Sadly, the Labour Party seems to agree. It declared support for an NZ First bill due in Parliament this week that would have amended the act to require the bank to consider economic measures besides inflation when it sets the base interest rate known as the official cash rate. Debate on the bill was put off by Opposition delays, so the issue is unlikely to go away. Monetary policy is always contentious when the dollar is high, and at the moment it is very high.
High exchange rates lower the earnings of exports when they are converted to New Zealand dollars. Labour wants exports and employment to be added to the Reserve Bank's targets, says economic policy spokesman David Cunliffe. Labour has had this internal debate many times before.
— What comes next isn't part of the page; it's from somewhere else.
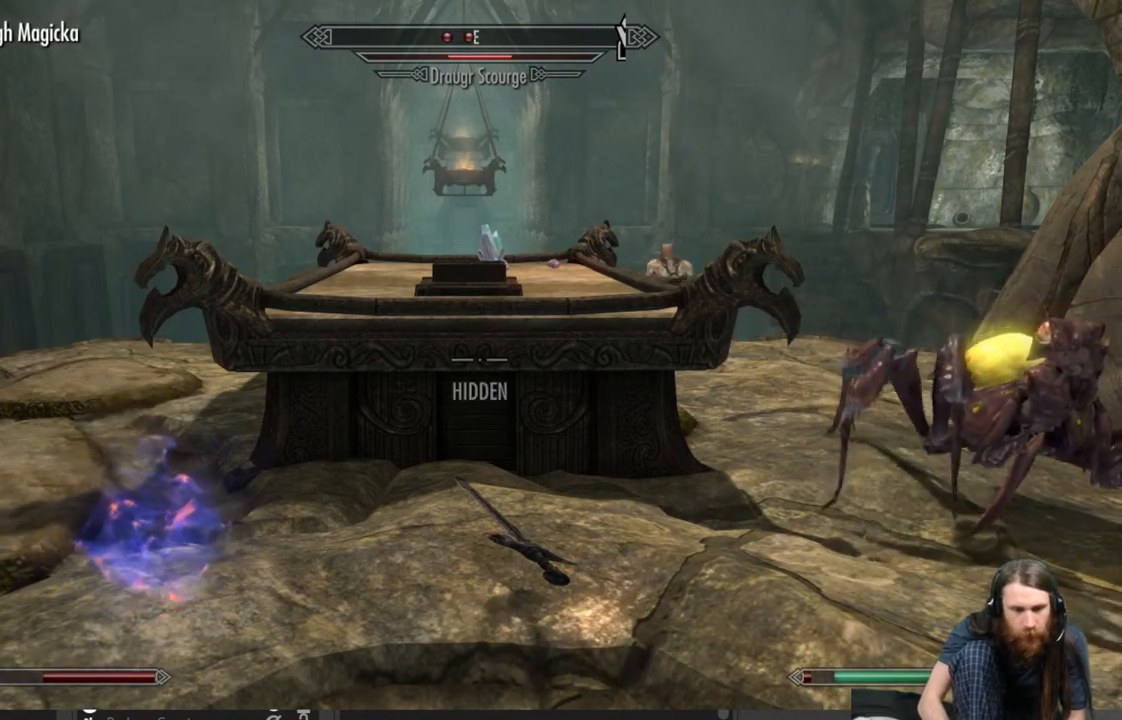
{"buttons": ["L2"], "left_stick": "center", "right_stick": "center", "events": [[17, "L2", "down"]]}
This time its doubts about the single inflation target are exacerbated by the fact that central banks in the United States and Europe seem to have thrown all concern for inflation to the four winds.
In their quest to get their economies growing again after the global financial crisis, the American and European central banks are starting a second or third round of "quantitative easing" - putting more cash into their economies by buying their governments' bonds. Having lowered the cost of money with near-zero interest rates, they had no other way to try to stimulate economic activity other than by increasing the quantity of money in circulation - the classic cause of inflation.
Unless their economies respond and match the additional money with the consumption of more goods and services, the world is facing another era of high inflation. New Zealand probably could not escape the consequences, but there is no need for it to throw its own caution to the winds.
Central banks have been so effective at controlling inflation in all countries where they were given that remit that governments have supposed the banks could be just as effective at stimulating an economy. Experience everywhere over the past four years suggests that is not so. Monetary relaxation is no doubt necessary for a stimulus, but it is not sufficient. Other policies probably need to come into play to restore the confidence of consumers and business to spend and expand.
Political parties need to think about what those policies might be, rather than putting all their faith in a central bank. It would take more than a lower exchange rate to generate the growth, exports and employment that Labour, Greens and NZ First want to add to the Reserve Bank's targets.
The bank takes account of all these things, and many others, every time it sets the official cash rate. But to put all these things in its target would be a recipe for indecision. It would put the country's financial and economic stability at risk again. Labour should come to its senses before another turn at government comes around.